I frequent bookstores a lot. I sort of prefer supporting a local bookstore as opposed to one of the big mail order places. Everytime I go in I try to remember the name of Riane Eisler in order to buy that book...I really HAVE to read that book.
PK
Collective capitalism?
What a coincidence! I am about a third of the way through reading "Radical Simplicity" by Jim Merkel. He spent some time in Kerala, learning about their way of life, and they contributed to his inspiration and commitment to greatly reduce his consumption of material goods.
One of his points about the lifestyle in Kerala is that people do not have nearly as many things as do the citizens of the "more developed" nations, such as the U.S. Much more of the work in that state is done by hand, or with basic tools rather than fossil-fueled power equipment. Local natural resources are used, reused, and recycled. They get around on foot or on bicycles, mostly.
An estimate given of resource consumption (Gross Domestic Product per capita) in 2000 for the U.S. was $34,260. For Kerala, it was $566.
Kerala is a good model for sustainability and social justice. Progressive forces in the U.S. struggle mightily but will never come close to fully implementing this type of system until we fall (or are pushed) off our imperial throne. Note that most European countries, having lost their status as "world powers" now have more socialistic societies.
They very fact we still have to talk about womans rights, shows we have a LONG ways to go in that regard.
You should study the history of the Vedic Era before the Hindus and Muslims took over and marginalized women to subserviance until the Brits sort of cured it even though they had their own tyranny against Indians. I hear women and men had plenty of equal opportunities of love and happiness back in those days plus plenty of cool female leaders. We could learn from them.

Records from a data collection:

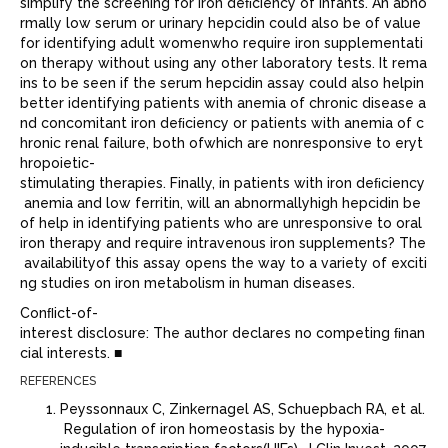
simplify the screening for iron deﬁciency of infants. An abno
rmally low serum or urinary hepcidin could also be of value
for identifying adult womenwho require iron supplementati
on therapy without using any other laboratory tests. It rema
ins to be seen if the serum hepcidin assay could also helpin
better identifying patients with anemia of chronic disease a
nd concomitant iron deﬁciency or patients with anemia of c
hronic renal failure, both ofwhich are nonresponsive to eryt
hropoietic-
stimulating therapies. Finally, in patients with iron deﬁciency
anemia and low ferritin, will an abnormallyhigh hepcidin be
of help in identifying patients who are unresponsive to oral
iron therapy and require intravenous iron supplements? The
availabilityof this assay opens the way to a variety of exciti
ng studies on iron metabolism in human diseases.
Conﬂict-of-
interest disclosure: The author declares no competing ﬁnan
cial interests. ■
REFERENCES
Peyssonnaux C, Zinkernagel AS, Schuepbach RA, et al.
Regulation of iron homeostasis by the hypoxia-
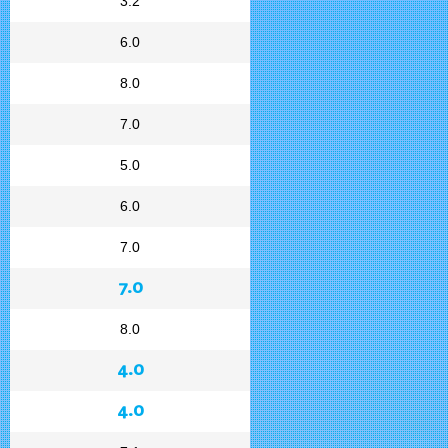
3.2
6.0
8.0
7.0
5.0
6.0
7.0
7.0
8.0
4.0
4.0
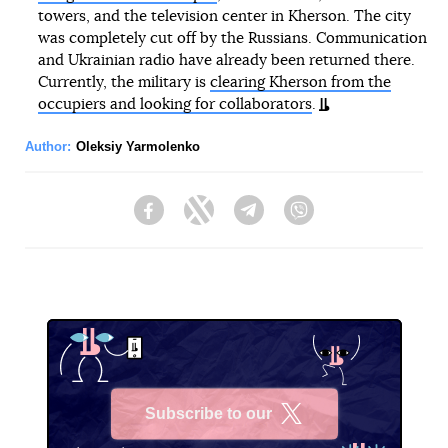
towers, and the television center in Kherson. The city
was completely cut off by the Russians. Communication
and Ukrainian radio have already been returned there.
Currently, the military is
clearing Kherson from the
occupiers and looking for collaborators
.
Author:
Oleksiy Yarmolenko
Facebook
Twitter
Telegram
Viber
Subscribe to our
X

● **CHECK YOUR UNDERSTANDING**:
1. According to the discussion thread, what was the estimated GDP per capita for Kerala in 2000?
2. In the discussion thread, what are all the things said to be done with local natural resources in Kerala?
3. Can you pick up the discussion thread after its final post and add another reply?

● **OUTPUTS FOR THE TASKS**:
1. $566

2. They are used, reused, and recycled.

3.
I agree with Dennis....it's better not to categorize women so specifically. Women and men both share all kinds of characteristics. On the other hand, Poet also has a good point. I have to acknowledge that women, in general, tend to commit far less violence, exhibit less aggressive behavior, focus more on relationships and "getting along" than men do - in the real world. This may be wholly due to cultural conditioning. Although I don't believe that entirely because of the differing tendencies I've seen in very young boys and girls. Whatever the reason, greater representation by women in the political process is a GOOD THING.
I believe that Kerala is a shining light of optimism in this World, which is going through the death throes of Capitalism. What has rampant, free market, deregulated Capitalism given us? It has provided us with a society ruled by the elite, a huge divide between rich and poor.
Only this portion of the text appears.